#### WRITTEN TASK
In your reply, print every line of the listing exactly and omit all images.

+ + + + +

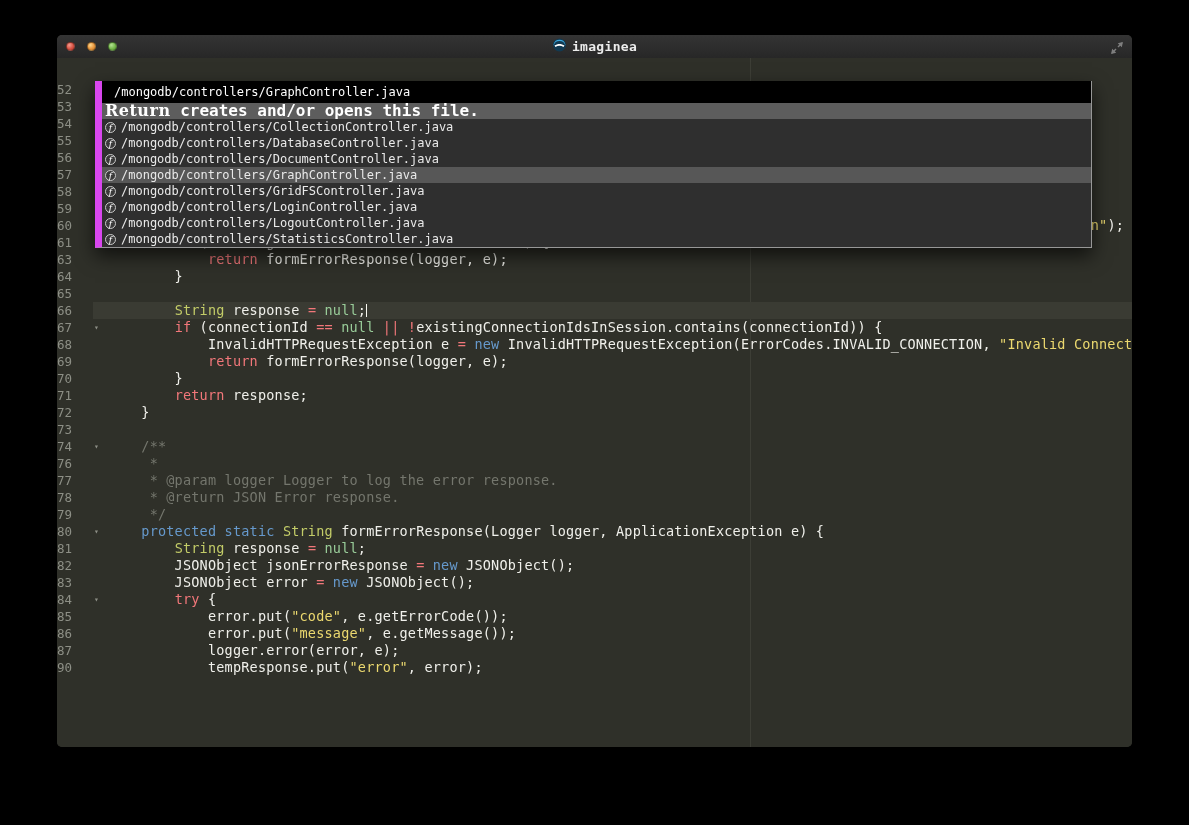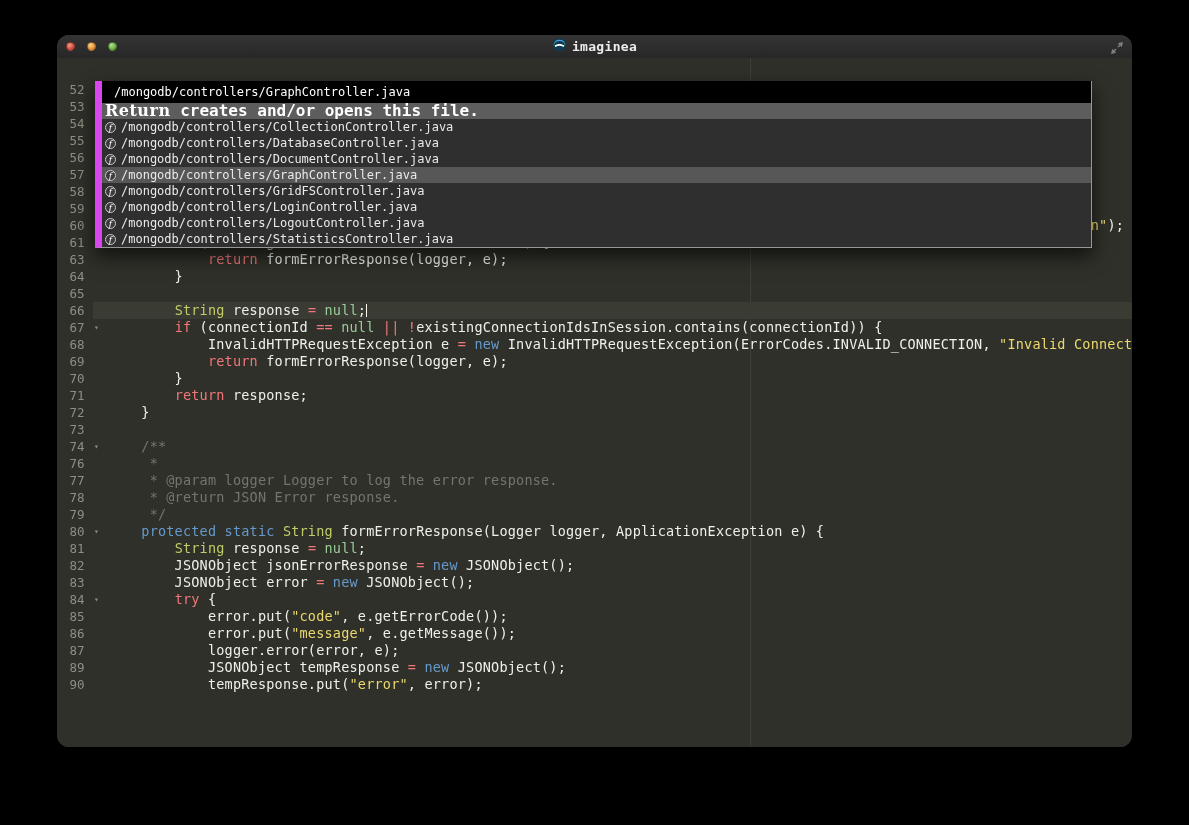--- a/index.html
+++ b/index.html
@@ -9,7 +9,7 @@
   }
   .window{
     position:absolute;left:57px;top:35px;width:1075px;height:712px;
-    background:#2f3029;border-radius:12px;overflow:hidden;
+    background:#2f3029;border-radius:5px;overflow:hidden;
     box-shadow:0 12px 30px rgba(0,0,0,0.65);
   }
   

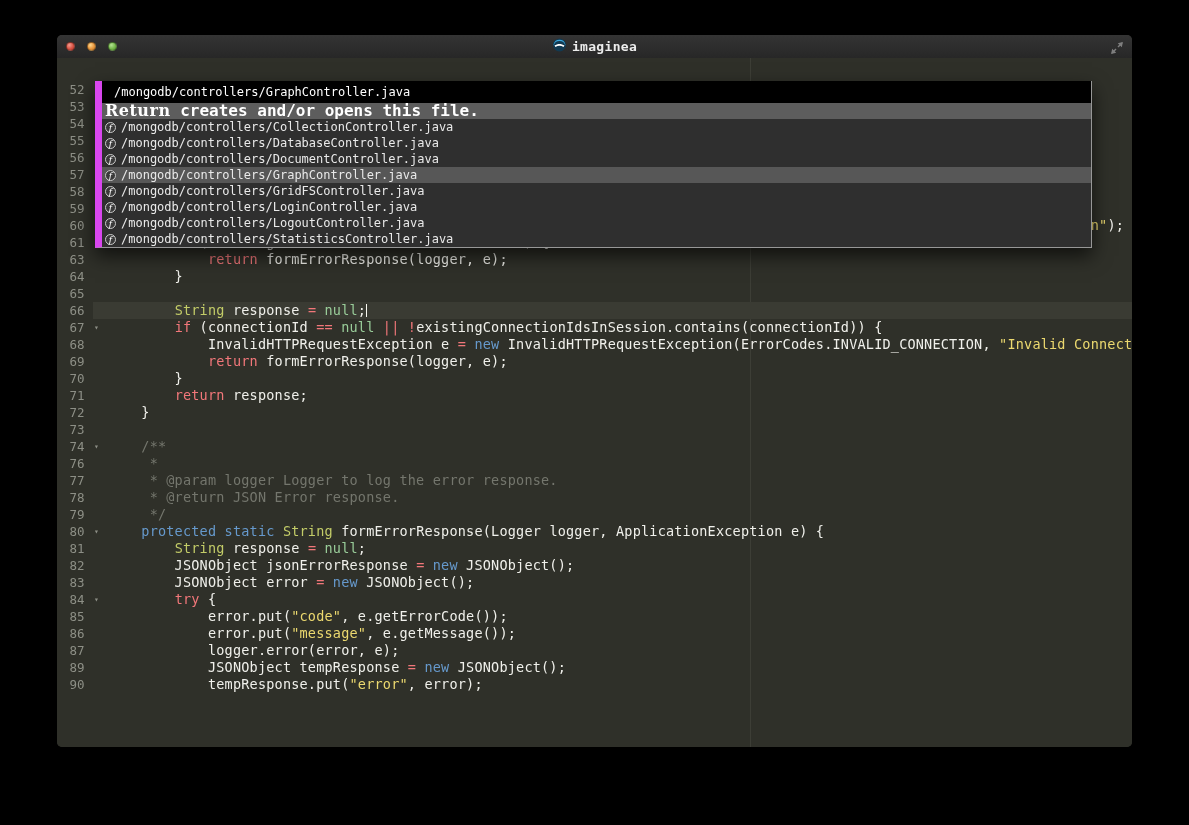--- a/index.html
+++ b/index.html
@@ -34,7 +34,7 @@
   .ruler{position:absolute;left:693px;top:0;bottom:0;width:1px;background:#3d3e36;}
   .code-lines{position:absolute;top:23px;left:0;right:0;}
   .row{display:flex;height:17px;line-height:17px;position:relative;}
-  .gutter{width:36px;flex:none;text-align:center;padding-right:3px;color:#8d8f86;font-size:12.5px;box-sizing:border-box;padding-left:7px;}
+  .gutter{width:36px;flex:none;text-align:left;padding-right:3px;color:#8d8f86;font-size:12.5px;box-sizing:border-box;}
   .fold{position:absolute;left:37px;top:0;color:#8d8f86;font-size:8px;line-height:17px;}
   .content{flex:1;padding-left:15px;white-space:pre;font-size:13.5px;letter-spacing:.2px;color:#f0f0eb;overflow:hidden;}
   .row.current .content{background:#3a3b33;}

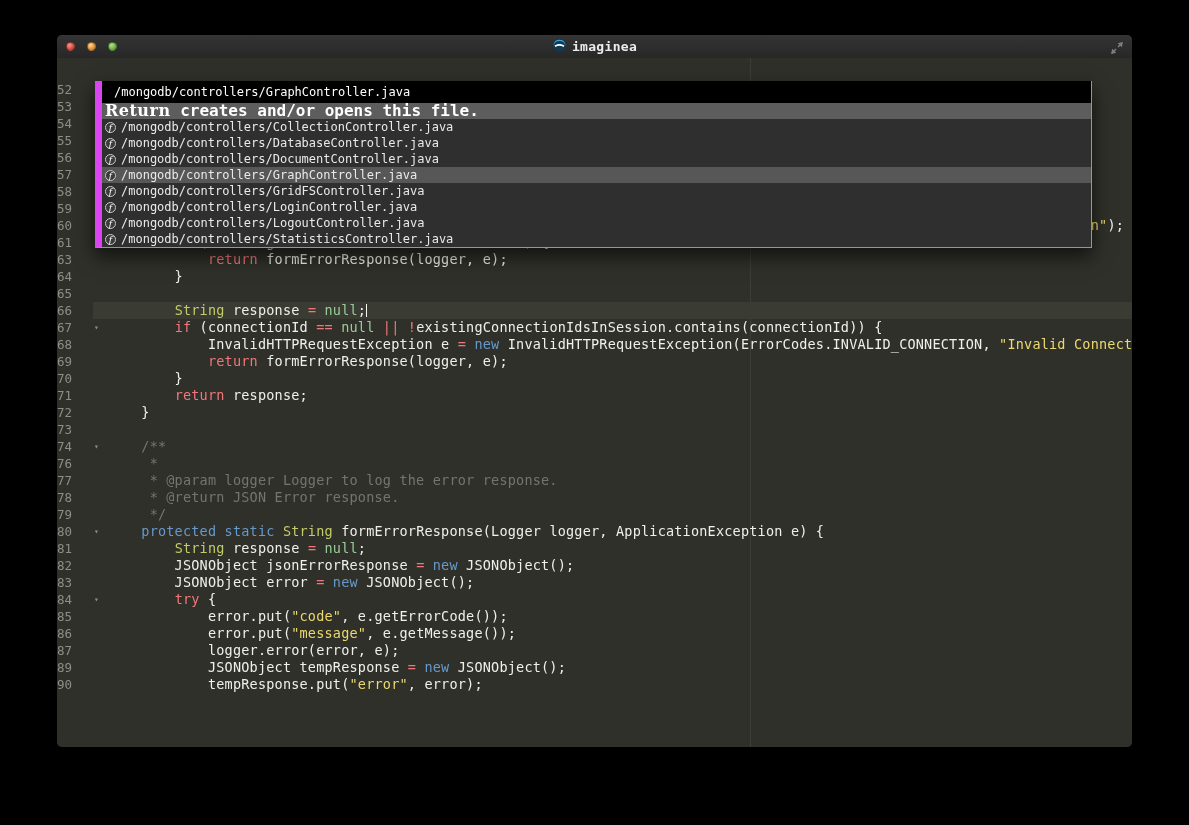--- a/index.html
+++ b/index.html
@@ -249,10 +249,6 @@
           <div class="content"><span class="tk-p">            logger.error(error, e);</span></div>
         </div>
         <div class="row">
-          <div class="gutter">89</div>
-          <div class="content"><span class="tk-p">            JSONObject tempResponse </span><span class="tk-k">=</span><span class="tk-p"> </span><span class="tk-b">new</span><span class="tk-p"> JSONObject();</span></div>
-        </div>
-        <div class="row">
           <div class="gutter">90</div>
           <div class="content"><span class="tk-p">            tempResponse.put(</span><span class="tk-s">"error"</span><span class="tk-p">, error);</span></div>
         </div>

+ + + + +

#### TASK RESULT
--- a/index.html
+++ b/index.html
@@ -9,7 +9,7 @@
   }
   .window{
     position:absolute;left:57px;top:35px;width:1075px;height:712px;
-    background:#2f3029;border-radius:12px;overflow:hidden;
+    background:#2f3029;border-radius:5px;overflow:hidden;
     box-shadow:0 12px 30px rgba(0,0,0,0.65);
   }
   

--- a/index.html
+++ b/index.html
@@ -34,7 +34,7 @@
   .ruler{position:absolute;left:693px;top:0;bottom:0;width:1px;background:#3d3e36;}
   .code-lines{position:absolute;top:23px;left:0;right:0;}
   .row{display:flex;height:17px;line-height:17px;position:relative;}
-  .gutter{width:36px;flex:none;text-align:center;padding-right:3px;color:#8d8f86;font-size:12.5px;box-sizing:border-box;padding-left:7px;}
+  .gutter{width:36px;flex:none;text-align:left;padding-right:3px;color:#8d8f86;font-size:12.5px;box-sizing:border-box;}
   .fold{position:absolute;left:37px;top:0;color:#8d8f86;font-size:8px;line-height:17px;}
   .content{flex:1;padding-left:15px;white-space:pre;font-size:13.5px;letter-spacing:.2px;color:#f0f0eb;overflow:hidden;}
   .row.current .content{background:#3a3b33;}

--- a/index.html
+++ b/index.html
@@ -249,10 +249,6 @@
           <div class="content"><span class="tk-p">            logger.error(error, e);</span></div>
         </div>
         <div class="row">
-          <div class="gutter">89</div>
-          <div class="content"><span class="tk-p">            JSONObject tempResponse </span><span class="tk-k">=</span><span class="tk-p"> </span><span class="tk-b">new</span><span class="tk-p"> JSONObject();</span></div>
-        </div>
-        <div class="row">
           <div class="gutter">90</div>
           <div class="content"><span class="tk-p">            tempResponse.put(</span><span class="tk-s">"error"</span><span class="tk-p">, error);</span></div>
         </div>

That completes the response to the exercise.